Why is async file writing slower than sync file writing?

183 views Asked by At

I am currently trying to understand how asyncio works in Python. I want to speed up file writing using asynchronous file writing in the aiofiles library.

I have a synchronous writing function:

def sync_writer():
    with open("file.txt", "w") as f:
        for i in range(500000):
            f.write(f"line#{i}\n")

and its asynchronous alternative that runs multiple asynchronous writers:

import asyncio
import aiofiles

async def write_fun(file, writer_n, n_writers):
    for i in range(writer_n, 500000, n_writers):
        await file.write(f"line#{i}\n")

async def async_writer(n_writers):
    async with aiofiles.open("file.txt", "w") as f:
        await asyncio.gather(*[write_fun(f, i, n_writers) for i in range(n_writers)])

Then I run both of this functions and track their completion time. I run the asynchronous writing function with 10 writers:

import time
async def main():
    t1 = time.time()
    await async_writer(10)
    print(time.time()-t1)

    t1 = time.time()
    sync_writer()
    print(time.time()-t1)

asyncio.run(main())

And the final time result is surprising for me because it took 36 seconds for the async function and only 0.33 seconds for sync function to write the file.

I think this is an IO-bound task, so asynchronous write should help here, but is doesn't.

Why is async writing so slow here? How to use asyncio and all the related libraries in order to actually get an advantage from it?

1

There are 1 answers

0
Homer512 On BEST ANSWER

The way aiofiles seems to operate is that each call is dispatched to a threadpool executor which then simply calls the regular blocking file operation. So, every time you execute await f.write(…), the following happens:

  1. The operation is enqueued into the queue of the thread pool
  2. The thread pool wakes up one of its threads
  3. The thread calls the blocking function
  4. The result is communicated back to the event loop

This wouldn't be so bad if it wasn't for these factors:

  1. You try to write with multiple writers to the same file but writing to a single file with the standard Python API is inherently single-threaded. Multiple threads can't possibly provide a benefit. You'd need something like os.pwrite for that
  2. Each write operation is tiny with only a couple of bytes per line, making all overhead significant
  3. File IO is buffered (typically 4 kiB), so most of the time, the threads do nothing but copy the tiny line into the file buffer. They don't even do anything that could block!
  4. You don't have any other activity that the event loop could do while waiting for this operation

Contrary to popular believe parallel IO often makes sense, especially with modern SSDs and RAM bandwidth (meaning that parallel access to the page-cache is necessary to exhaust memory bandwidth). But python's API makes this hard to pull off with a single file. Overall, you get much better IO performance with multiple files and IO operations of reasonable size, for example 64 kiB at a time.

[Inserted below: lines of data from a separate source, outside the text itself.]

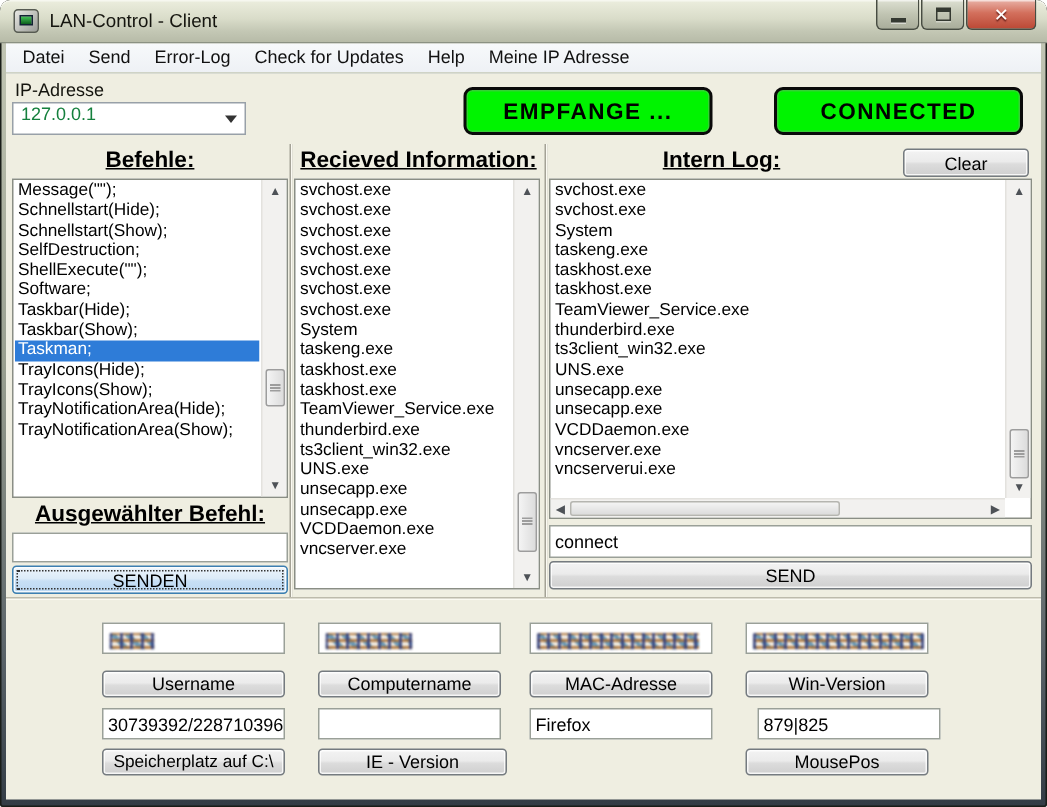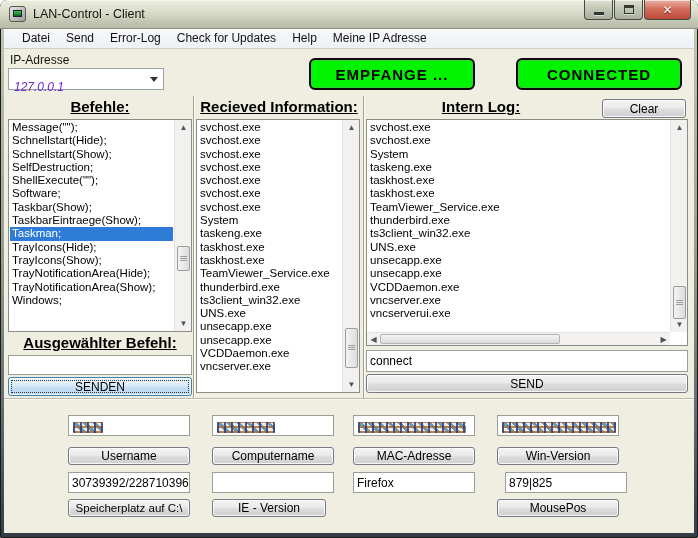--- a/index.html
+++ b/index.html
@@ -21,26 +21,26 @@
   .winbtn{height:20px;border:1px solid #474c42;border-top:none;border-radius:0 0 4px 4px;
     background:linear-gradient(180deg,#dde0d2 0%,#c0c4b2 50%,#a9ad9b 100%);
     display:flex;align-items:center;justify-content:center;margin-left:1px;box-shadow:inset 0 1px 0 rgba(255,255,255,.6);}
   .winbtn.min,.winbtn.max{width:29px;}
   .winbtn.close{width:47px;background:linear-gradient(180deg,#e9b2a7 0%,#d3705d 45%,#bc4936 100%);}
   .glyph-min{width:10px;height:3px;background:#343931;margin-top:7px;box-shadow:0 1px 0 rgba(255,255,255,.5);}
   .glyph-max{width:10px;height:9px;border:1px solid #343931;border-top:3px solid #343931;background:transparent;box-shadow:0 1px 0 rgba(255,255,255,.4);}
   .glyph-x{color:#fff;font-size:12px;font-weight:bold;line-height:12px;text-shadow:0 1px 1px rgba(60,0,0,.7);}
   
   .menubar{position:absolute;left:4px;top:29px;width:690px;height:20px;
-    background:linear-gradient(180deg,#f7f9fb 0%,#eef1f5 100%);border-bottom:1px solid #cfd3c6;display:flex;align-items:flex-start;padding-left:10px;}
+    background:linear-gradient(180deg,#f7f9fb 0%,#eef1f5 100%);border-bottom:1px solid #cfd3c6;display:flex;align-items:flex-start;padding-left:3px;}
   .menu-item{font-size:12px;color:#111;padding:0 8px;line-height:19px;cursor:default;}
   
   .field-label{position:absolute;font-size:12px;color:#15150f;}
   .combo{position:absolute;left:8px;top:68px;width:156px;height:22px;background:#fff;border:1px solid #98a0a8;}
-  .combo .val{position:absolute;left:5px;top:11px;font-size:12px;color:#6d28d9;font-style:italic;}
+  .combo .val{position:absolute;left:5px;top:0;font-size:12px;color:#15803d;}
   .combo .arrow{position:absolute;right:5px;top:8px;width:0;height:0;border-left:4px solid transparent;border-right:4px solid transparent;border-top:5px solid #333;}
   .status-btn{position:absolute;width:166px;height:32px;background:#00f400;border:2px solid #0a0a0a;border-radius:6px;
     font-size:15px;font-weight:bold;color:#000;display:flex;align-items:center;justify-content:center;letter-spacing:1px;
     box-shadow:inset 0 0 0 1px #35d035;}
   
   .vsep{position:absolute;top:96px;width:2px;height:302px;background:#a4a296;border-right:1px solid #fbfaf2;}
   .col-header{position:absolute;font-size:15px;font-weight:bold;text-decoration:underline;color:#000;text-align:center;}
   .listbox{position:absolute;background:#fff;border:1px solid #8a8e85;overflow:hidden;}
   .list-items{position:absolute;left:1px;top:1px;right:18px;bottom:1px;overflow:hidden;}
   .list-item{font-size:11.5px;line-height:13.3px;color:#000;padding-left:2px;white-space:nowrap;}
@@ -122,28 +122,27 @@
   <div class="win-btn" style="left:602px;top:99px;width:84px;height:19px;">Clear</div>
 
   <div class="listbox" style="left:8px;top:119px;width:184px;height:213px;">
     <div class="list-items">
         <div class="list-item">Message("");</div>
         <div class="list-item">Schnellstart(Hide);</div>
         <div class="list-item">Schnellstart(Show);</div>
         <div class="list-item">SelfDestruction;</div>
         <div class="list-item">ShellExecute("");</div>
         <div class="list-item">Software;</div>
+        <div class="list-item">Taskbar(Hide);</div>
         <div class="list-item">Taskbar(Show);</div>
-        <div class="list-item">TaskbarEintraege(Show);</div>
         <div class="list-item selected">Taskman;</div>
         <div class="list-item">TrayIcons(Hide);</div>
         <div class="list-item">TrayIcons(Show);</div>
         <div class="list-item">TrayNotificationArea(Hide);</div>
         <div class="list-item">TrayNotificationArea(Show);</div>
-        <div class="list-item">Windows;</div>
       </div>
     <div class="vscroll">
       <div class="sarrow up">▲</div>
       <div class="sthumb" style="top:126px;height:25px;"></div>
       <div class="sarrow down">▼</div>
     </div>
   </div>
 
   <div class="listbox" style="left:196px;top:119px;width:164px;height:274px;">
     <div class="list-items">
@@ -230,19 +229,19 @@
 
   <div class="textfield" style="left:497px;top:415px;width:122px;height:21px;">
     <span class="blob" style="width:114px;"></span>
   </div>
   <div class="win-btn" style="left:497px;top:447px;width:122px;height:18px;">Win-Version</div>
 
   <div class="textfield" style="left:68px;top:472px;width:122px;height:21px;">30739392/228710396 kB</div>
   <div class="win-btn" style="left:68px;top:499px;width:122px;height:18px;font-size:11.5px;">Speicherplatz auf C:\</div>
 
   <div class="textfield" style="left:212px;top:472px;width:122px;height:21px;"></div>
-  <div class="win-btn" style="left:212px;top:499px;width:114px;height:18px;">IE - Version</div>
+  <div class="win-btn" style="left:212px;top:499px;width:126px;height:18px;">IE - Version</div>
 
   <div class="textfield" style="left:353px;top:472px;width:122px;height:21px;">Firefox</div>
 
   <div class="textfield" style="left:497px;top:472px;width:122px;height:21px;margin-left:8px;">879|825</div>
   <div class="win-btn" style="left:497px;top:499px;width:122px;height:18px;">MousePos</div>
 </div>
 
 </body></html>

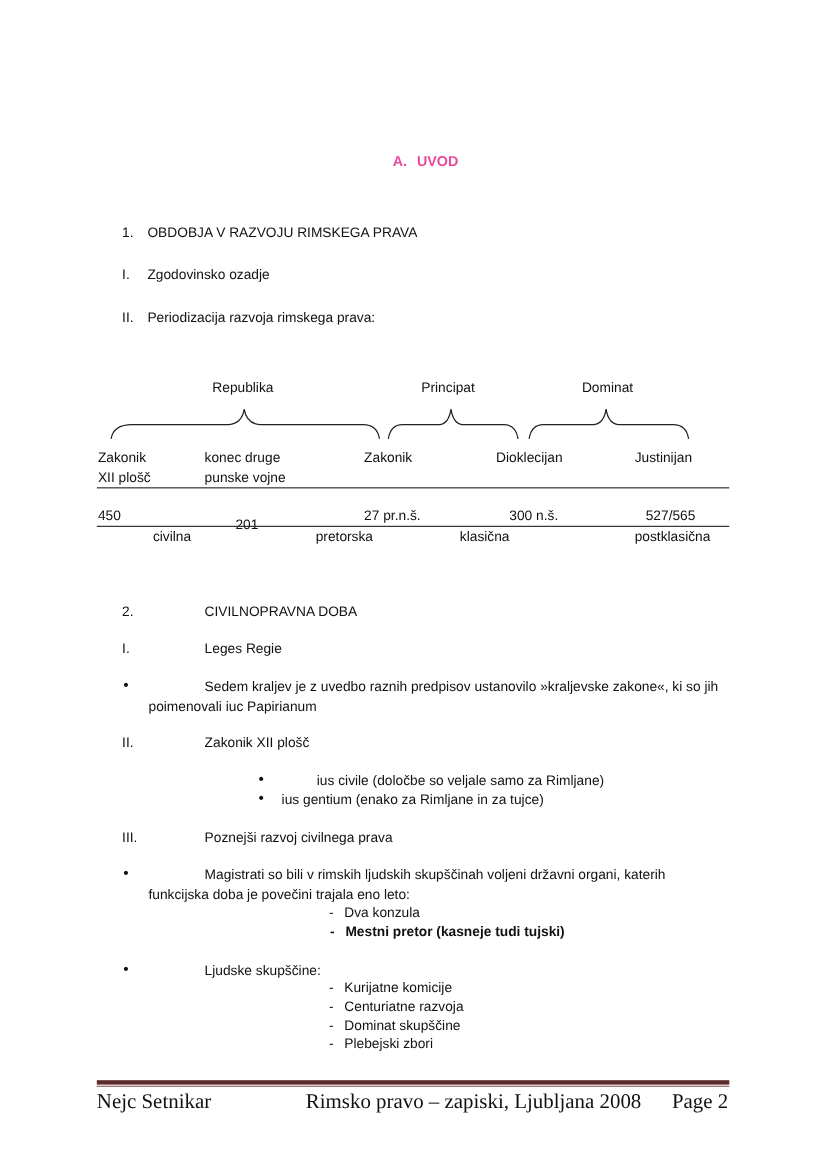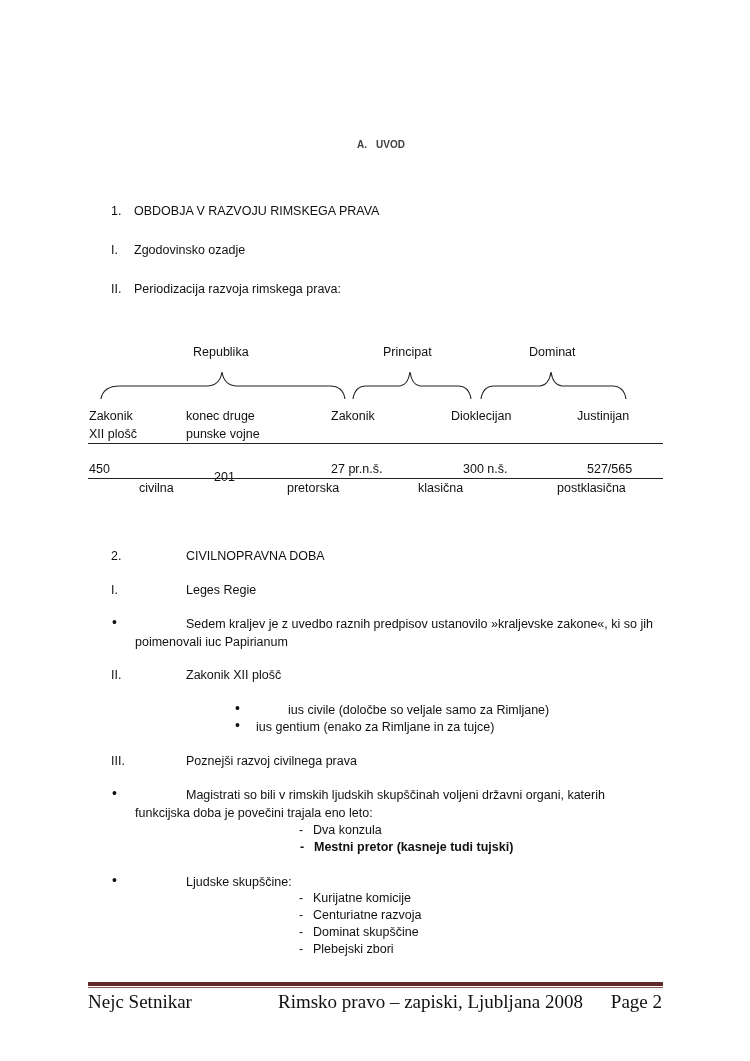--- a/index.html
+++ b/index.html
@@ -1,19 +1,19 @@
 <!DOCTYPE html>
 <html><head>
 <meta charset="utf-8">
 <style>
   html, body { margin: 0; padding: 0; background: #ffffff; }
   body { width: 750px; height: 1061px; position: relative; overflow: hidden;
          font-family: "Liberation Sans", sans-serif; font-size: 12.5px; color: #111; }
   .abs { position: absolute; white-space: nowrap; }
-  .heading { color: #404040; font-weight: bold; font-size: 10px; }
+  .heading { color: #ec4899; font-weight: bold; font-size: 13px; }
   .heading .lbl { margin-left: 9px; }
   .bullet { font-size: 14px; }
   .dash { display: inline-block; width: 14px; }
   .hr { position: absolute; height: 1px; background: #222; }
   .footer-bar { position: absolute; left: 88px; width: 575px; top: 982px; height: 4px; background: #5e2a2a; }
   .footer-thin { position: absolute; left: 88px; width: 575px; top: 987px; height: 1px; background: #8a5a5a; }
   .footer { font-family: "Liberation Serif", serif; font-size: 19px; }
   svg.braces { position: absolute; left: 0; top: 0; }
 </style>
 </head>
@@ -59,21 +59,21 @@
   <div class="abs" style="left:214px; top:470px;">201</div>
   <div class="abs" style="left:331px; top:462px;">27 pr.n.š.</div>
   <div class="abs" style="left:463px; top:462px;">300 n.š.</div>
   <div class="abs" style="left:587px; top:462px;">527/565</div>
 
   <div class="hr" style="left:88px; width:575px; top:478px;"></div>
 
   <div class="abs" style="left:139px; top:481px;">civilna</div>
   <div class="abs" style="left:287px; top:481px;">pretorska</div>
   <div class="abs" style="left:418px; top:481px;">klasična</div>
-  <div class="abs" style="left:545px; top:481px;padding-left:12px;">postklasična</div>
+  <div class="abs" style="left:565px; top:481px;padding-left:12px;">postklasična</div>
 </div>
 
 <div class="abs" style="left:111px; top:549px;">2.</div>
 <div class="abs" style="left:186px; top:549px;">CIVILNOPRAVNA DOBA</div>
 
 <div class="abs" style="left:111px; top:583px;">I.</div>
 <div class="abs" style="left:186px; top:583px;">Leges Regie</div>
 
 <div class="abs bullet" style="left:112px; top:614px;">•</div>
 <div class="abs" style="left:186px; top:617px;">Sedem kraljev je z uvedbo raznih predpisov ustanovilo »kraljevske zakone«, ki so jih</div>

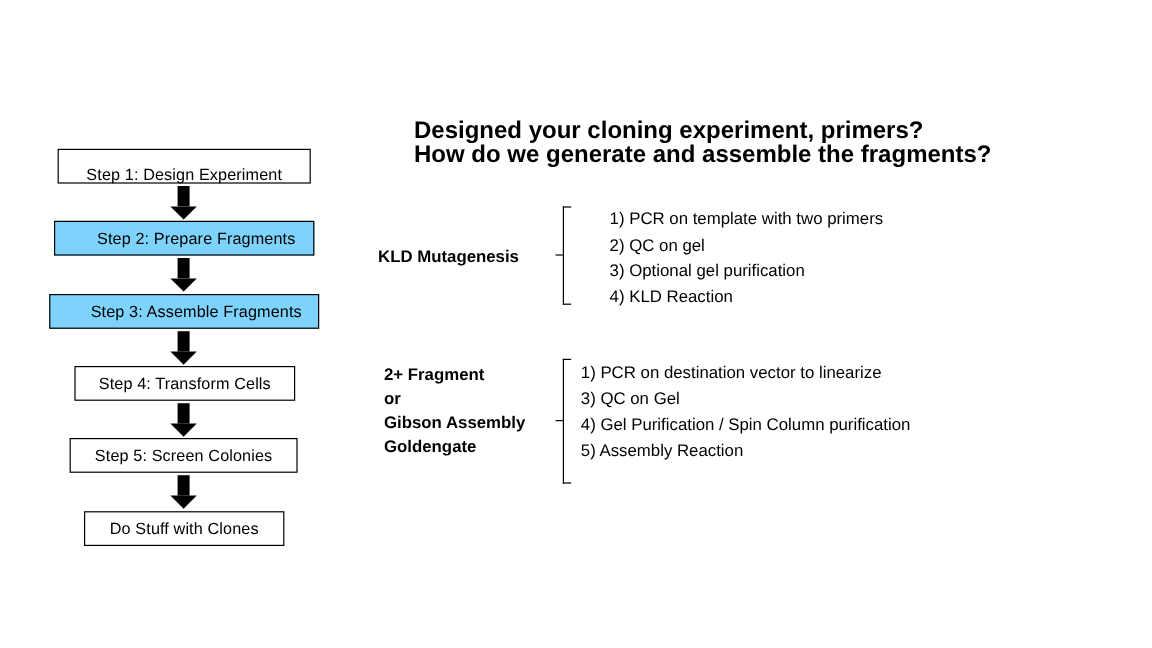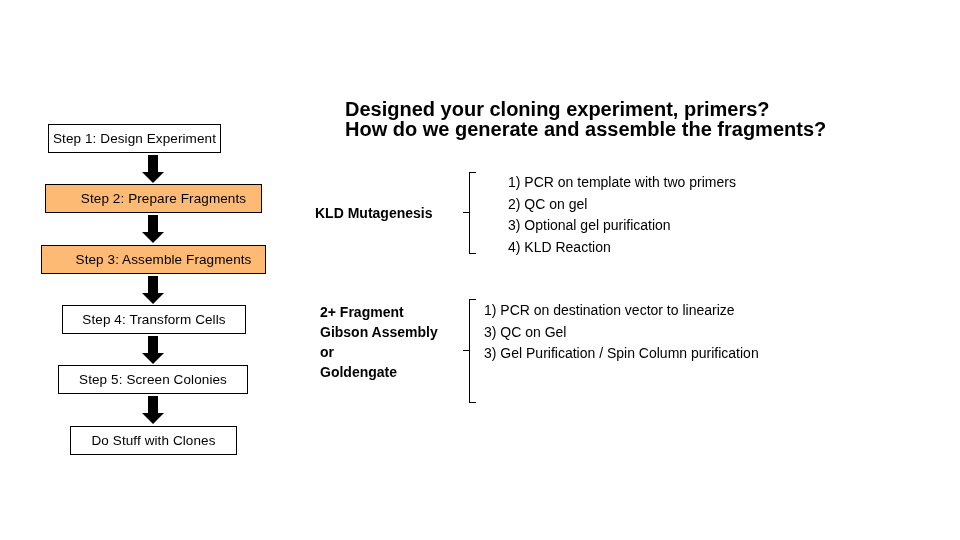--- a/index.html
+++ b/index.html
@@ -28,21 +28,21 @@
     background: #ffffff;
     display: flex;
     align-items: center;
     justify-content: center;
     font-size: 13.5px;
     line-height: 1;
     letter-spacing: 0.1px;
     white-space: nowrap;
   }
   .flow-box.green {
-    background: #fdba74;
+    background: #7dd3fc;
     border: 1px solid #000000;
     padding-left: 20px;
   }
 
   
   .arrow {
     position: absolute;
     width: 22px;
   }
   .arrow .shaft {
@@ -112,21 +112,21 @@
     width: 6px;
     height: 0;
     border-top: 1.5px solid #000000;
   }
 </style>
 </head>
 <body>
 
 <div id="canvas">
 
-  <div class="flow-box" style="left:48px; top:124px; width:173px; height:29px;">
+  <div class="flow-box" style="left:48px; top:124px; width:211px; height:29px;align-items:flex-end;">
     <span>Step 1: Design Experiment</span>
   </div>
 
   <div class="arrow" style="left:142px; top:155px; height:28px;">
     <div class="shaft" style="height:17px;"></div>
     <div class="head" style="top:17px;"></div>
   </div>
 
   <div class="flow-box green" style="left:45px; top:184px; width:217px; height:29px;">
     <span>Step 2: Prepare Fragments</span>
@@ -186,31 +186,32 @@
 
   <div class="step-list" style="left:508px; top:172px;">
     <div>1) PCR on template with two primers</div>
     <div>2) QC on gel</div>
     <div>3) Optional gel purification</div>
     <div>4) KLD Reaction</div>
   </div>
 
   <div class="group-label" style="left:320px; top:302px; width:152px;">
     <div>2+ Fragment</div>
+    <div>or</div>
     <div>Gibson Assembly</div>
-    <div>or</div>
     <div>Goldengate</div>
   </div>
 
   <div class="bracket" style="left:463px; top:299px; width:14px; height:104px;">
     <div class="arm top"></div>
     <div class="spine"></div>
     <div class="arm bottom"></div>
     <div class="tick" style="top:51px;"></div>
   </div>
 
   <div class="step-list" style="left:484px; top:300px;">
     <div>1) PCR on destination vector to linearize</div>
     <div>3) QC on Gel</div>
-    <div>3) Gel Purification / Spin Column purification</div>
+    <div>4) Gel Purification / Spin Column purification</div>
+    <div>5) Assembly Reaction</div>
   </div>
 
 </div>
 
 </body></html>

Here is a simple proof-of-concept attempt to fix your issues. What we do is buffer multiple write operations in the main thread until a buffer size limit is exceeded and only then do we schedule a write operation

import io


class BufferedWriter:
    def __init__(self, asyncfile, bufsize=64*1024):
        self.asyncfile = asyncfile
        self.bufsize = bufsize
        self.buf = io.StringIO()

    async def write(self, text):
        if op := self.write_async(text):
            await op

    def write_async(self, text):
        buf = self.buf
        buf.write(text)
        return None if buf.tell() < self.bufsize else self.flush()

    def flush(self):
        buf = self.buf
        rtrn = self.asyncfile.write(buf.getvalue())
        buf.seek(0)
        buf.truncate()
        return rtrn


async def async_writer2():
    async with aiofiles.open("file.txt", "w") as f:
        buffered = BufferedWriter(f)
        for i in range(500000):
            await buffered.write(f"line#{i}\n")
        await buffered.flush()

On my system this takes 0.18 seconds compared to 11 seconds in your version or 0.07 seconds in the serial version. Not great performance but maybe a reasonable tradeoff to have the IO nonblocking

We can get better with some double-buffering. While a background thread writes to the output file, the main thread can fill the next buffer.

async def async_writer3():
    def write_all(outfile):
        buffered = BufferedWriter(outfile)
        for i in range(500000):
            if async_op := buffered.write_async(f"line#{i}\n"):
                yield async_op
        yield buffered.flush()
    async with aiofiles.open("file.txt", "w") as f:
        last_write = None
        for writeop in write_all(f):
            if last_write:
                await last_write
            last_write = asyncio.create_task(writeop)
        if last_write:
            await last_write

This gets the runtime down to 0.14 seconds.

Note how we only keep one write operation running as a background task at any time. If we don't, there is a race condition between them and the order of output lines can get mixed. aiofiles does not ensure that parallel operations on the same file run in order of their scheduling.